Oireachtas TV
- Country: Ireland

Programming
- Languages: Irish, English

Ownership
- Owner: Oireachtas Commission

History
- Launched: 15 November 2011 22 September 2014

Links
- Website: Official website

Availability

Terrestrial
- Saorview: Channel 22

Streaming media
- Oireachtas.ie: Watch live and on demand

= Oireachtas TV =

Irish television channel

Oireachtas TV, formally the Houses of the Oireachtas Channel (Bealach Thithe an Oireachtais), is a public service broadcaster for the two houses of the Oireachtas (Irish parliament).

The channel was created under the Broadcasting Act 2009 for broadcast on the proposed roll out of Irish Digital Terrestrial Television. The channel broadcasts in the Irish and English languages.

==History==
Oireachtas TV has been available online for a number of years and both public service broadcasters RTÉ and TG4 have carried coverage of each of the Houses of the Oireachtas. RTÉ provides a late night round up with the Oireachtas Report and at noon Leaders Questions. TG4 broadcast live Dáil proceedings with their service Dáil Beo and also provide extensive live coverage of Committee meetings.
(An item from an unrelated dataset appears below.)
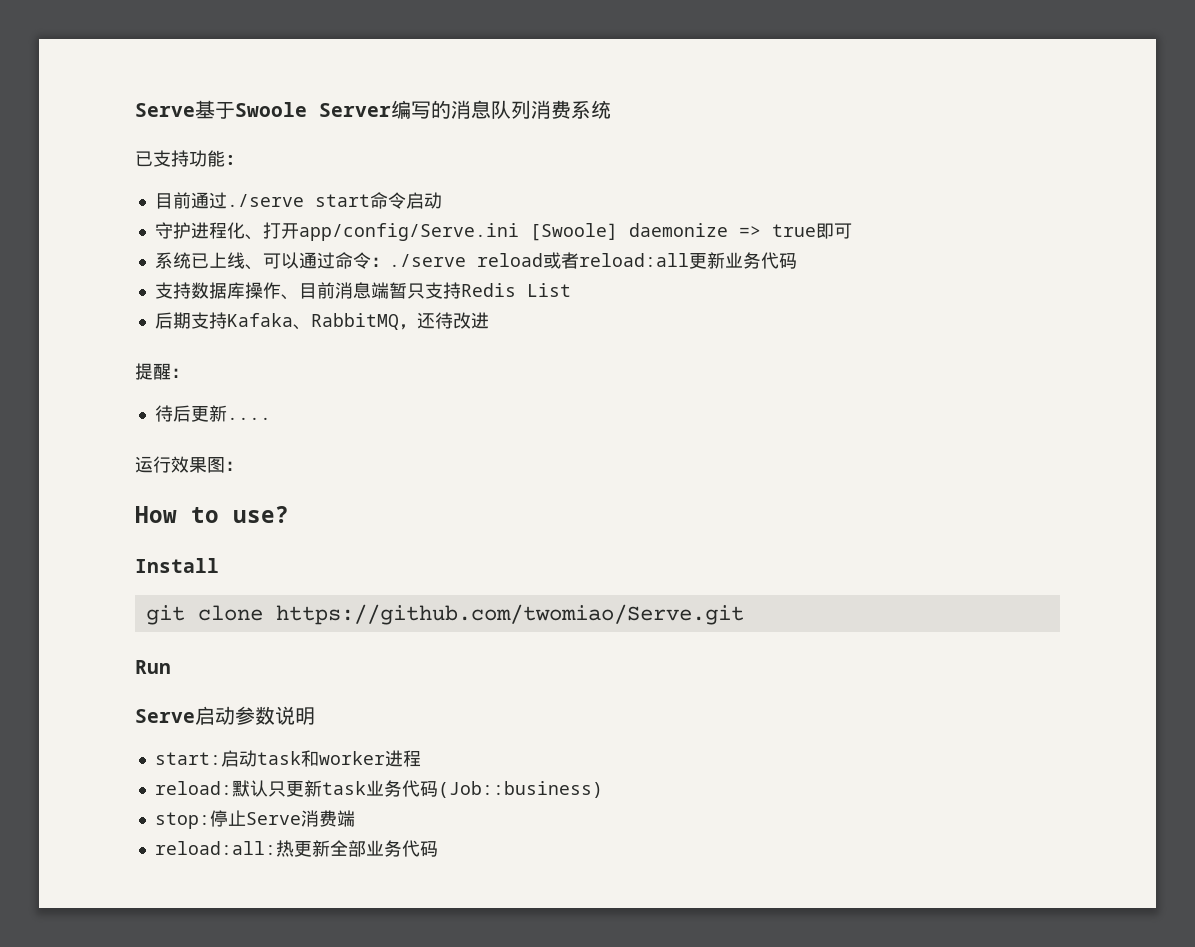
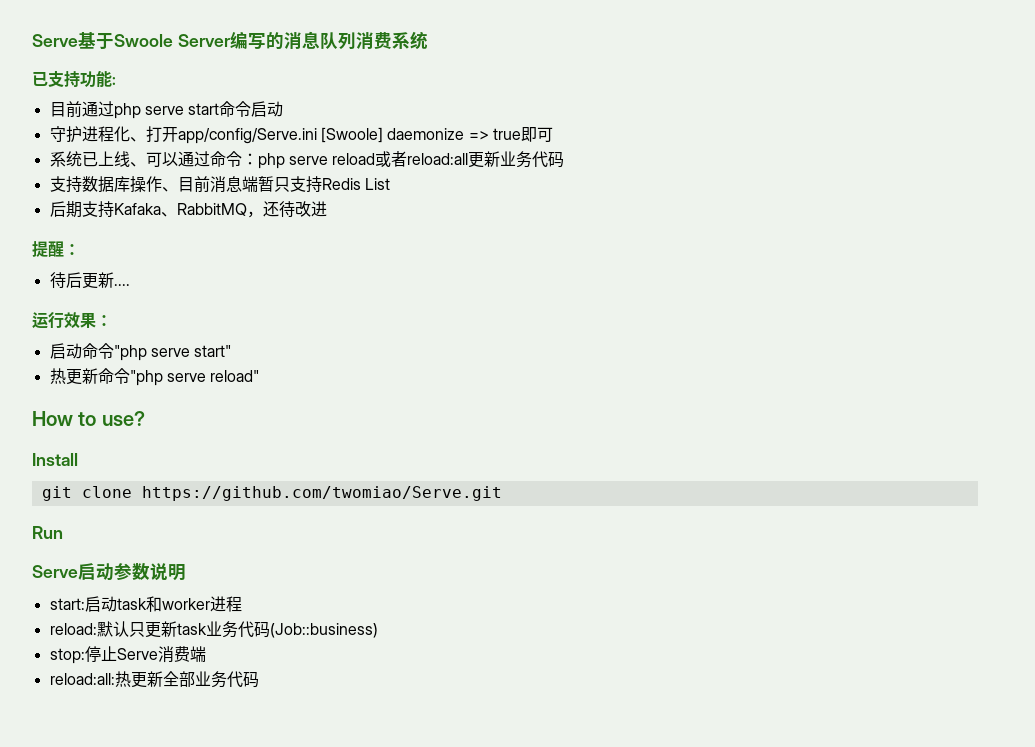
[226,194,304,207] ./serve -> [113,103,184,119] php serve
[388,254,466,267] ./serve -> [257,153,328,169] php serve
[207,457,243,473] 图： -> [96,315,112,326] [49,343,232,361] [49,368,260,386] ： // 启动命令"php serve start" // 热更新命令"php serve reload"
In November 2007, Taoiseach Bertie Ahern announced in the Dáil that he favoured an Oireachtas channel stating that "compared with a lot of tripe that is on TV, the Oireachtas channel would be far better and very interesting". Since the statement the government have moved to make Oireachtas TV a reality on the digital terrestrial platform (Saorview) in Ireland, and have included it in the Broadcasting Act 2009. Chapter 6 of the Broadcasting Act 2009 sets out the role of the Houses of the Oireachtas Channel. However the Oireachtas Commission have yet to decide when the launch will occur.
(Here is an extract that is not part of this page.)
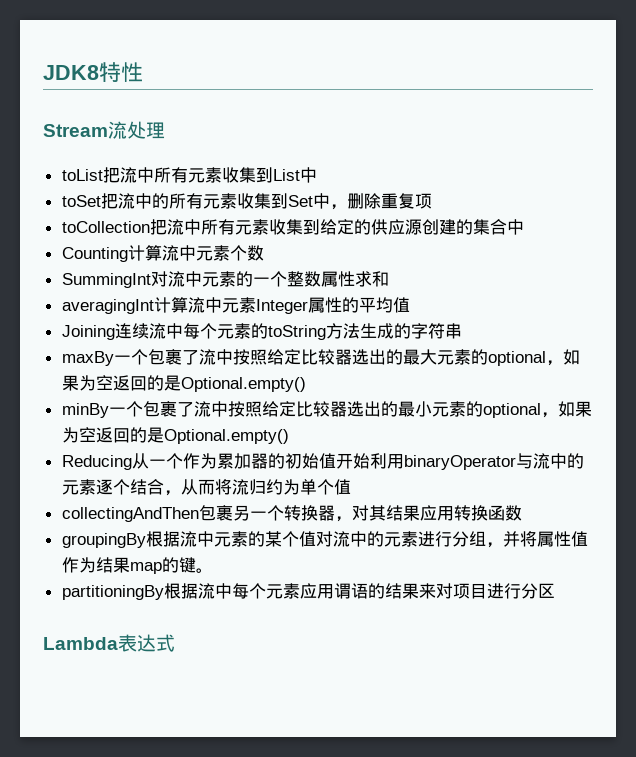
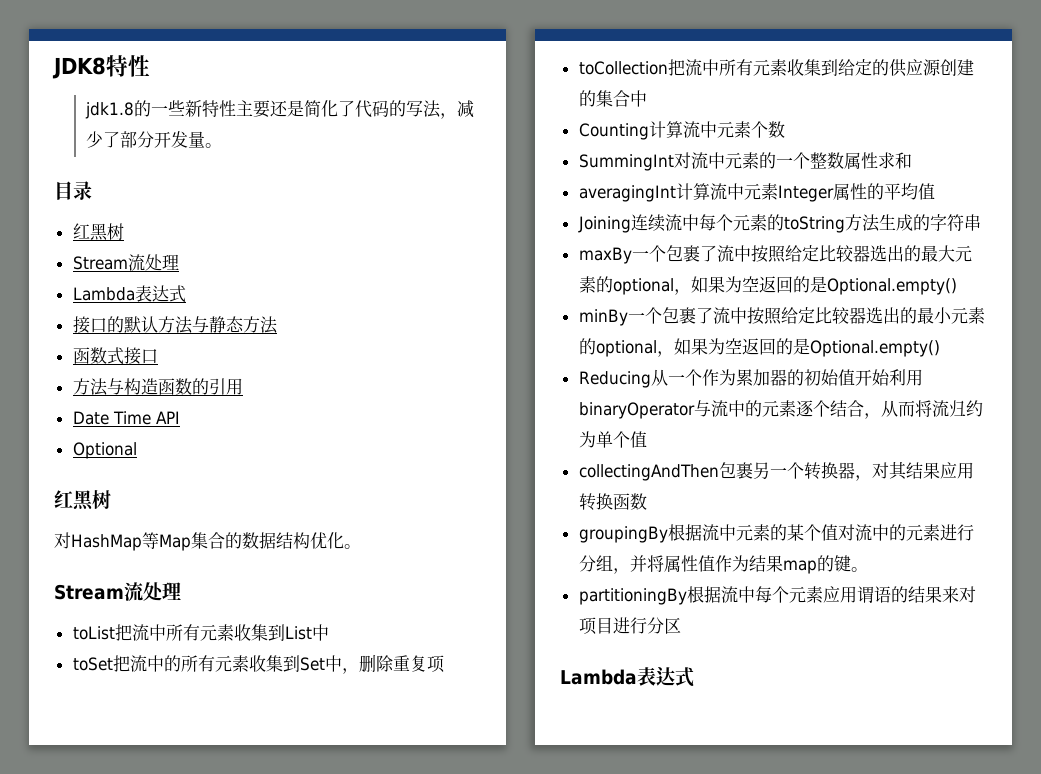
(143, 72) none -> [84,100,474,119] [85,131,222,148] [54,181,92,200] [72,223,124,241] [72,254,179,271] [72,285,186,303] [72,316,278,334] [72,347,158,365] [72,378,243,396] [72,411,180,425] [72,442,137,459] [54,490,111,511] [54,532,361,551] // jdk1.8的一些新特性主要还是简化了代码的写法，减少了部分开发量。 // 目录 // 红黑树 // Stream流处理 // Lambda表达式 // 接口的默认方法与静态方法 // 函数式接口 // 方法与构造函数的引用 // Date Time API // Optional // 红黑树 // 对HashMap等Map集合的数据结构优化。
On 15 November 2011, Oireachtas TV began broadcasting on UPC Ireland channel 801, initially as part of a trial initiative for a period of six months. The trial service was delivered at no additional cost to the Houses of the Oireachtas or the tax-payer. On 18 September 2012, Oireachtas TV moved to channel 207 following a positive public reaction to the service. It launched on Sky on 17 September 2014.

==Cost==
The channel will cost €200,000 annually to broadcast and is financed through the taxpayer. The channel has put aside €250,000 to provide the service on all major television service providers.

==Availability==
The channel was first launched on a trial basis on Saorview. The pilot channel later launched on UPC Ireland on November 15, 2011. By September 2014 UPC confirmed a 20% growth in viewership of the channel on their service. The channel later became available on Sky Ireland on 17 September 2014. The channel formally launched on 22 September 2014 and is now available on UPC Ireland, and Sky Ireland. Eircom's eVision started broadcasting the channel on 14 November 2014. The channel has a potential market of 1.1 million viewers.
On 12 January 2016 it became available on Saorview.